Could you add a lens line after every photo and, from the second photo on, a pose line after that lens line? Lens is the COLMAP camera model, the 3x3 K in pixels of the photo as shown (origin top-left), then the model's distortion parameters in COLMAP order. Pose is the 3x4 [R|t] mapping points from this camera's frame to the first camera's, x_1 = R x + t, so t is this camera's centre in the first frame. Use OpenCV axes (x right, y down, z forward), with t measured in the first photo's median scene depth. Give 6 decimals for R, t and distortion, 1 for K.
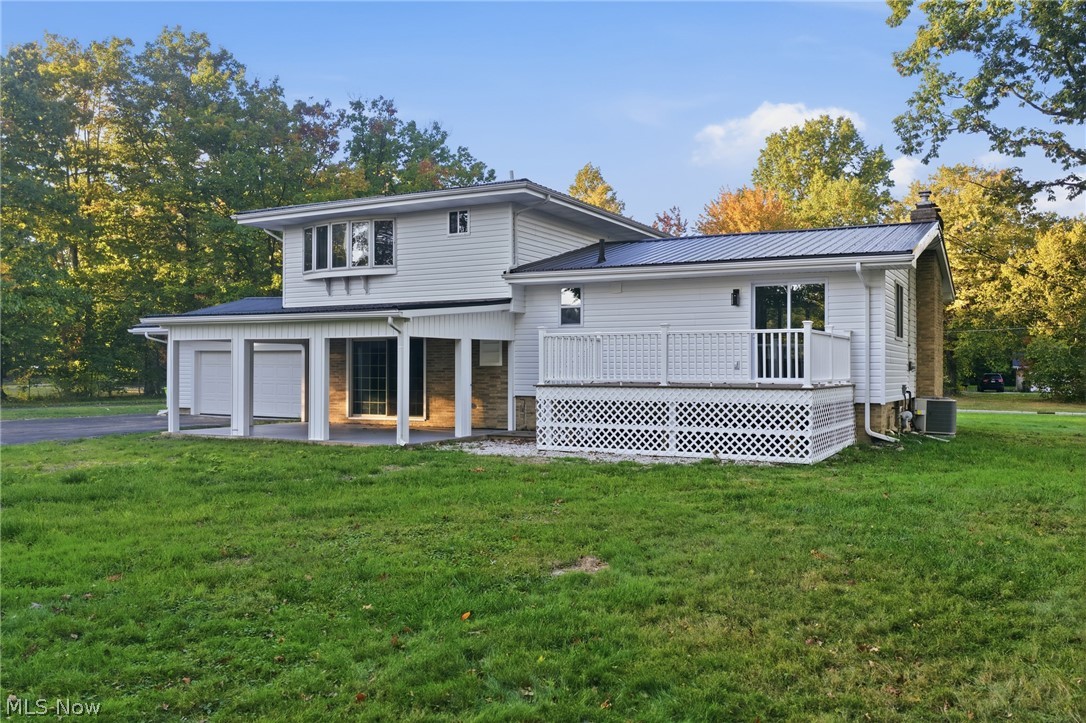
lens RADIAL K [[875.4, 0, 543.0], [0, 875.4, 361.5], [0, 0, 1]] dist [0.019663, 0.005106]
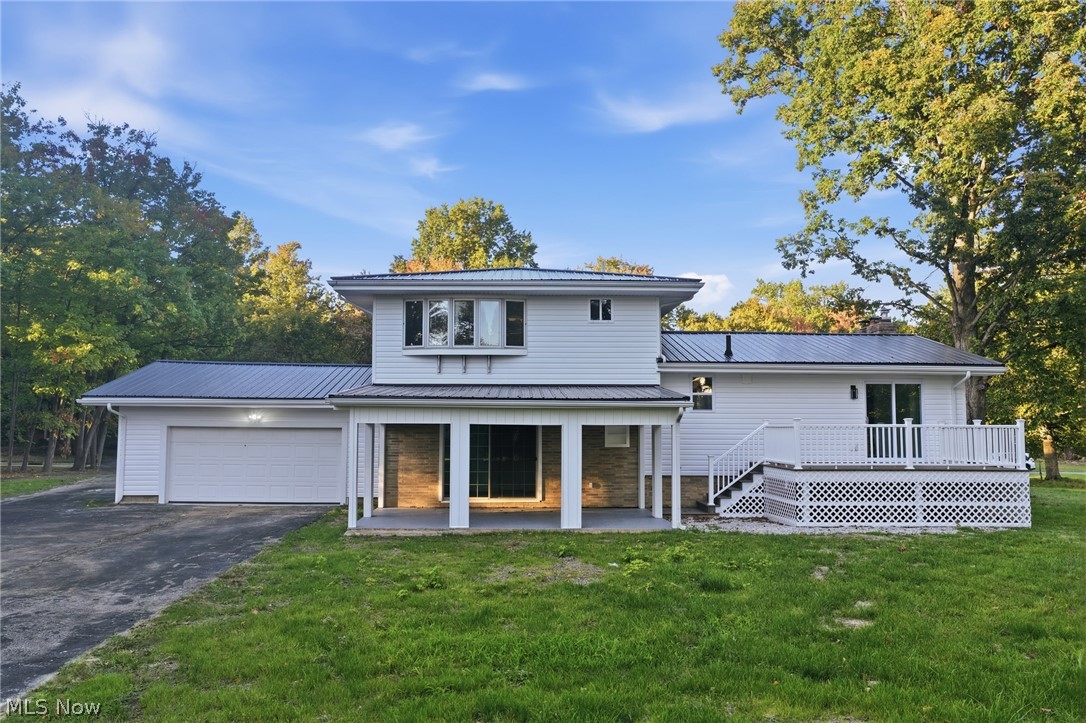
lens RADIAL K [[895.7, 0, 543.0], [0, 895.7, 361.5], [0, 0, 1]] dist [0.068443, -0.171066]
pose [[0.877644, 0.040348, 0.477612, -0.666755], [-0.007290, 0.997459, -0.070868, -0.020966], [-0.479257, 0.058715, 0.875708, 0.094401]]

* * *

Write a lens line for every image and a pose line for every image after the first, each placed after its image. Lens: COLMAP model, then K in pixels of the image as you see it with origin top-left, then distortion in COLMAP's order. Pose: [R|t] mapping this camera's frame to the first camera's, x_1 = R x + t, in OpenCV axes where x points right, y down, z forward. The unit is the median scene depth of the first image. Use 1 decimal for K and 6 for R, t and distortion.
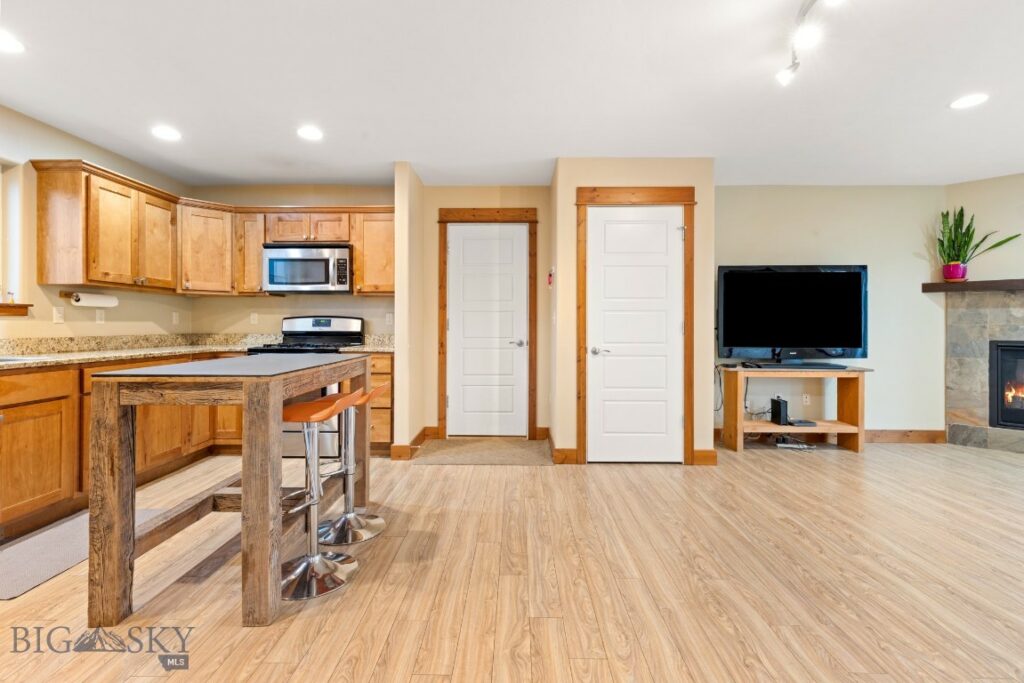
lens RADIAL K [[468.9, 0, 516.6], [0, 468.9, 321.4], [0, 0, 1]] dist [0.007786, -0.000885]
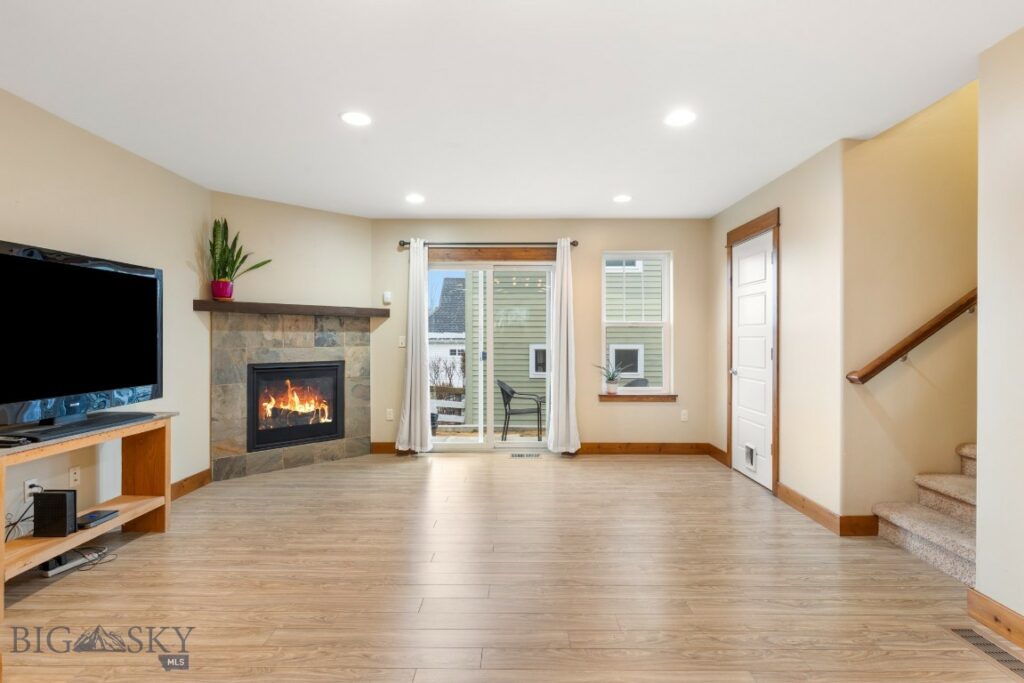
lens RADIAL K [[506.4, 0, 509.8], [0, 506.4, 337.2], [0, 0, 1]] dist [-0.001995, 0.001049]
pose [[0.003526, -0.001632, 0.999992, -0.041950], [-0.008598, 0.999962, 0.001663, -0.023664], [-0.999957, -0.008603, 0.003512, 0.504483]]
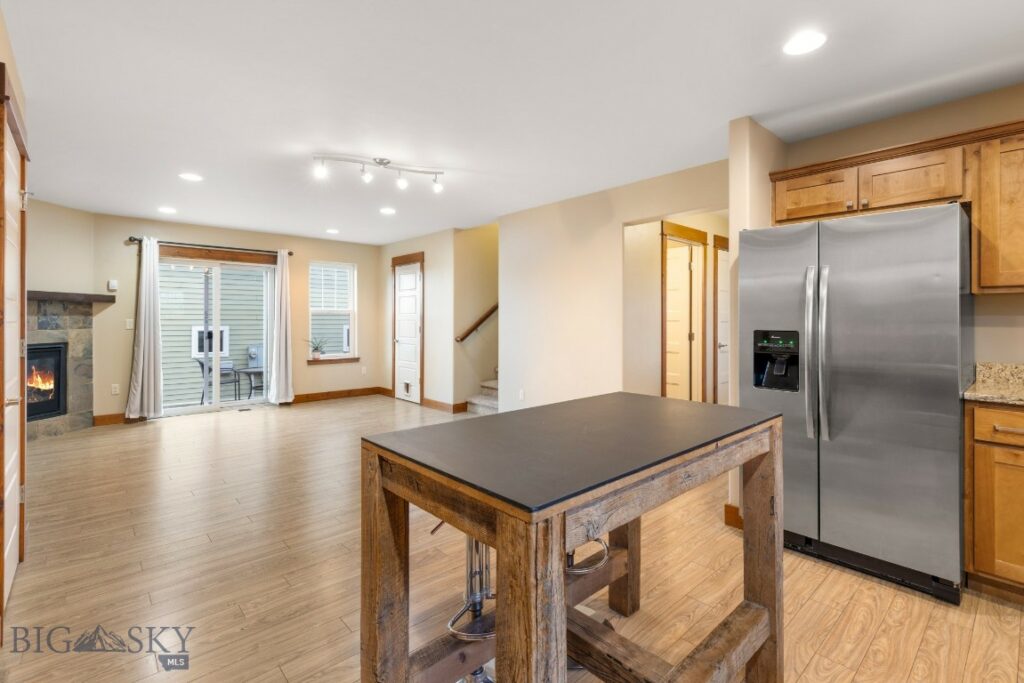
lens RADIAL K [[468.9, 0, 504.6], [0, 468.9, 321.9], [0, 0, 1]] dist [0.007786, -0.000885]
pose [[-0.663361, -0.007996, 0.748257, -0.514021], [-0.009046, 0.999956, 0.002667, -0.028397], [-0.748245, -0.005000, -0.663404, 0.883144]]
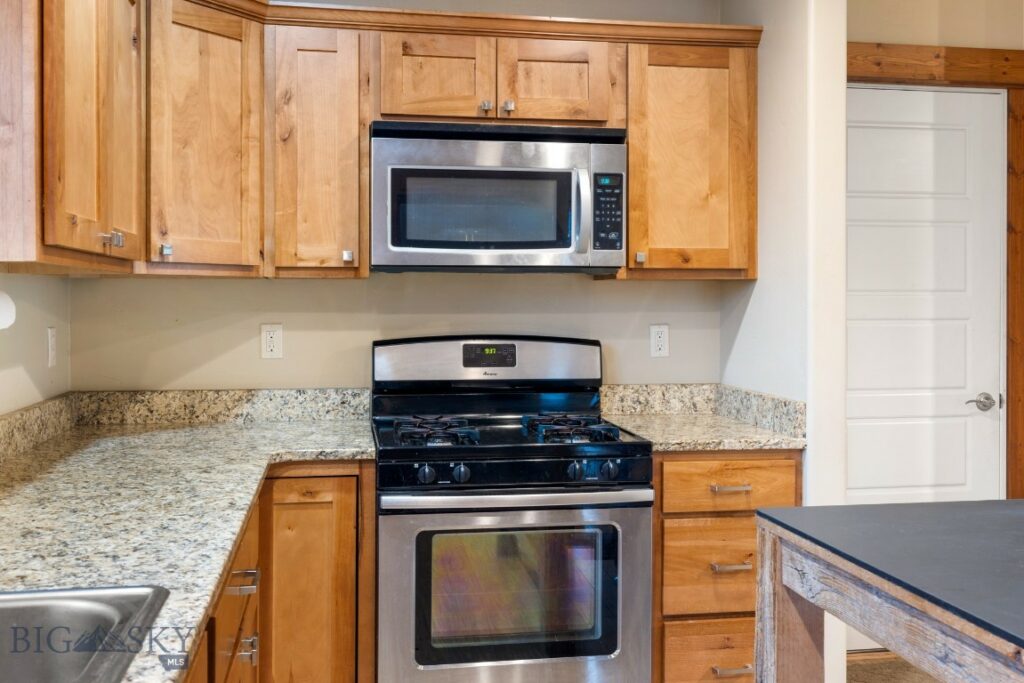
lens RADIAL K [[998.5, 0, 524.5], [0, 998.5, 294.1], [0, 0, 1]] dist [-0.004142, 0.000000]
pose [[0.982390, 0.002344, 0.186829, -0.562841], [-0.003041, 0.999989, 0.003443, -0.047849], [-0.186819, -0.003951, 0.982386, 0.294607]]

---

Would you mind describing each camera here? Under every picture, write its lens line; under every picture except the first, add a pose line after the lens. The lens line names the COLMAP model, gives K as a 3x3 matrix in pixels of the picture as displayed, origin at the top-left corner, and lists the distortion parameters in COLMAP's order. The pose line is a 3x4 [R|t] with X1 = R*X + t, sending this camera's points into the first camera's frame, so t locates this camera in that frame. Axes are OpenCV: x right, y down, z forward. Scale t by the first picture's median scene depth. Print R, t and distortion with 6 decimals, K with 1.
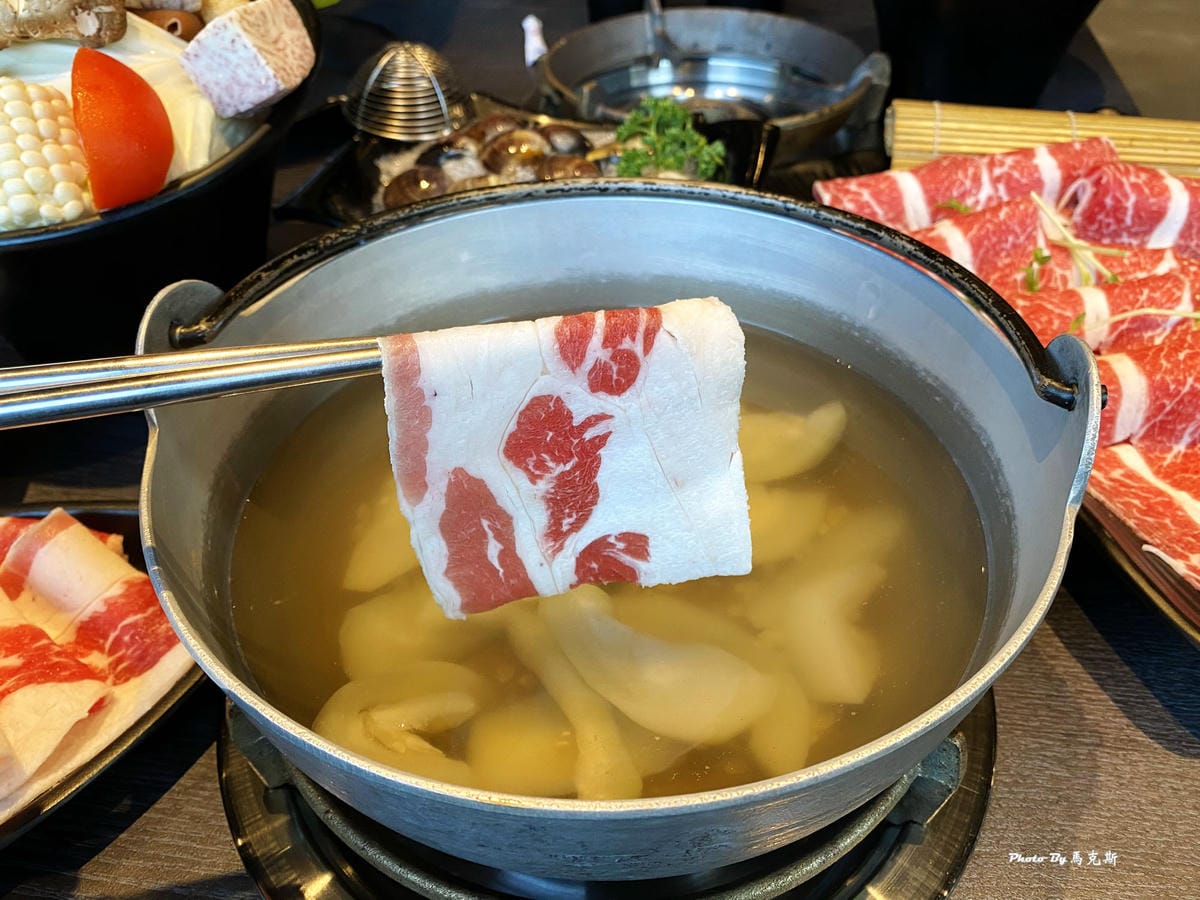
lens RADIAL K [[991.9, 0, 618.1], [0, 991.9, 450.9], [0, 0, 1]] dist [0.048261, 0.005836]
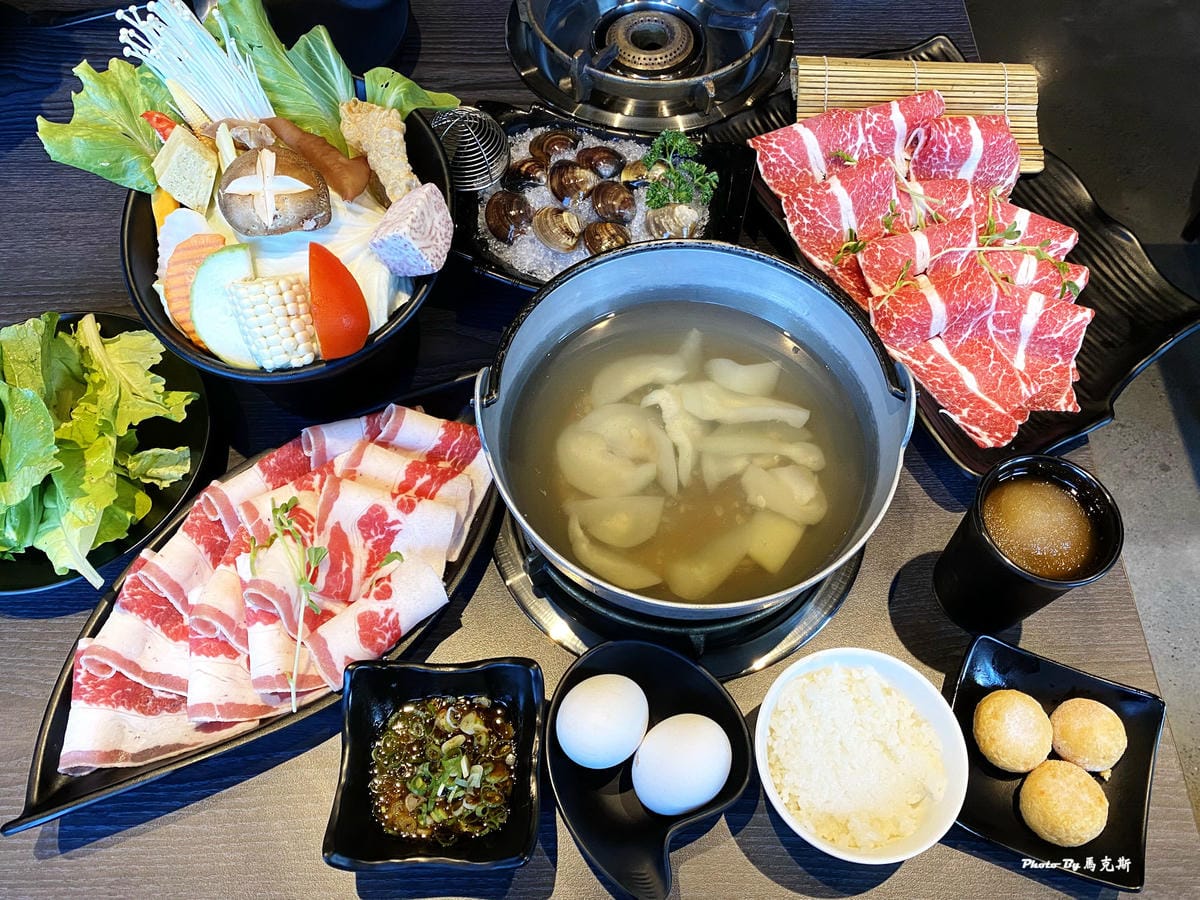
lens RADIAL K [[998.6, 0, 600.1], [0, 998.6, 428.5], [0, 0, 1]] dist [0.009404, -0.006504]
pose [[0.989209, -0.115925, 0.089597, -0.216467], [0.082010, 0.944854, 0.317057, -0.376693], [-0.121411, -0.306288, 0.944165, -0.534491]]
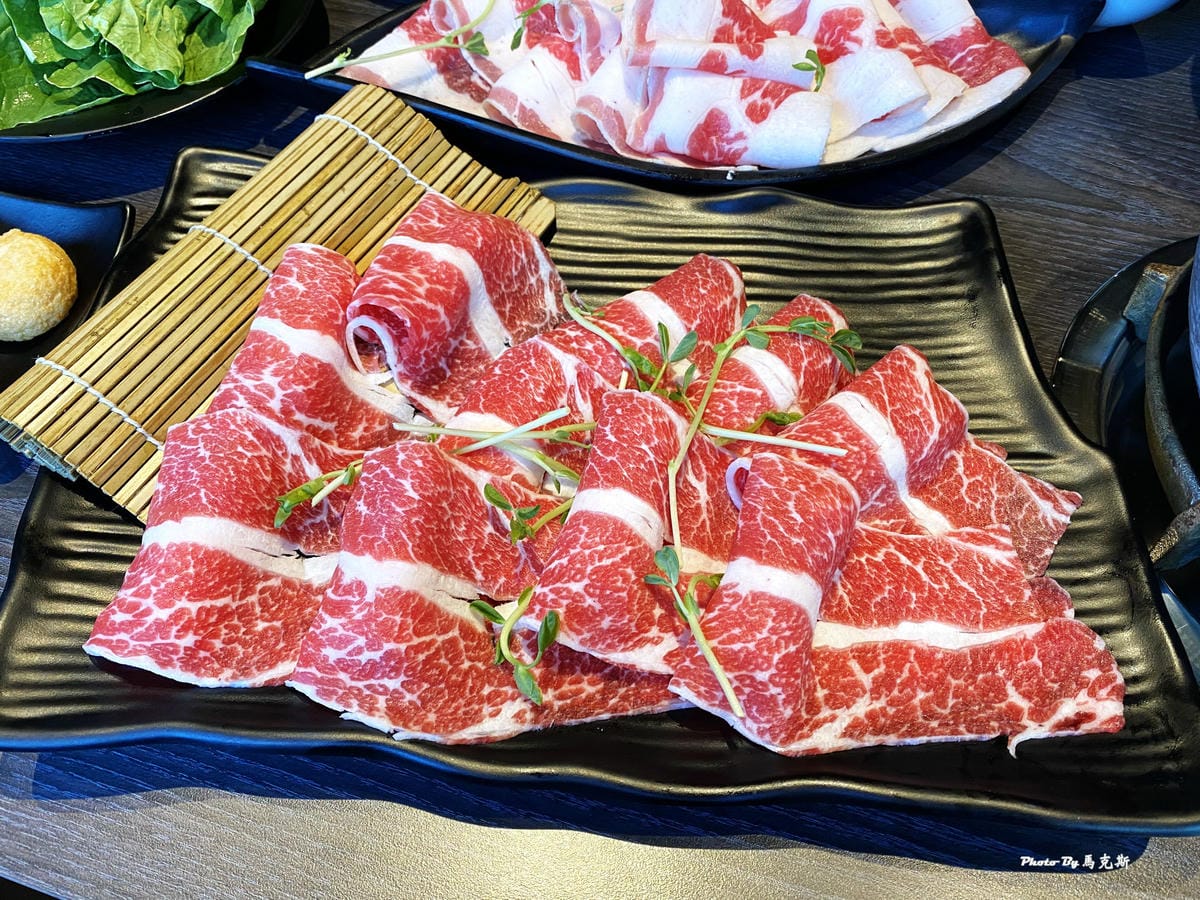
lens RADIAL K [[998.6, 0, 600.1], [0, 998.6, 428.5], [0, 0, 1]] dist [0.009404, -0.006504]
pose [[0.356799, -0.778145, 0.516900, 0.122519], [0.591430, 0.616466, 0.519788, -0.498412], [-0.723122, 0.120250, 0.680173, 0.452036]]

» **Exercise brief**:
Starting at the line that has "Could you add" and ending after the line that has "0.058715, 0.875708, 0.094401]]", rewrite those lines with "photo" renamed to "image" and everything else kept the same. Omit the pictures from your answer.

» **Solution for this problem**:
Could you add a lens line after every image and, from the second image on, a pose line after that lens line? Lens is the COLMAP camera model, the 3x3 K in pixels of the image as shown (origin top-left), then the model's distortion parameters in COLMAP order. Pose is the 3x4 [R|t] mapping points from this camera's frame to the first camera's, x_1 = R x + t, so t is this camera's centre in the first frame. Use OpenCV axes (x right, y down, z forward), with t measured in the first image's median scene depth. Give 6 decimals for R, t and distortion, 1 for K.
lens RADIAL K [[875.4, 0, 543.0], [0, 875.4, 361.5], [0, 0, 1]] dist [0.019663, 0.005106]
lens RADIAL K [[895.7, 0, 543.0], [0, 895.7, 361.5], [0, 0, 1]] dist [0.068443, -0.171066]
pose [[0.877644, 0.040348, 0.477612, -0.666755], [-0.007290, 0.997459, -0.070868, -0.020966], [-0.479257, 0.058715, 0.875708, 0.094401]]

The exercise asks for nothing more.